What you need to do >>
At the line containing "dando trabajo, y", start repeating the entries exactly, and continue through the last line.

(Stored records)
===
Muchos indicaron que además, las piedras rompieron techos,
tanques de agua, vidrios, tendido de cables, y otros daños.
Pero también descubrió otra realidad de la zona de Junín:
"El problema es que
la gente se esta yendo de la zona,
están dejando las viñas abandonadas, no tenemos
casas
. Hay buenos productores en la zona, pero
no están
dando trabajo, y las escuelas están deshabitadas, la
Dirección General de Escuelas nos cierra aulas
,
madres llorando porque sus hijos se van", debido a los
===
Exercise result >>
dando trabajo, y las escuelas están deshabitadas, la
Dirección General de Escuelas nos cierra aulas
,
madres llorando porque sus hijos se van", debido a los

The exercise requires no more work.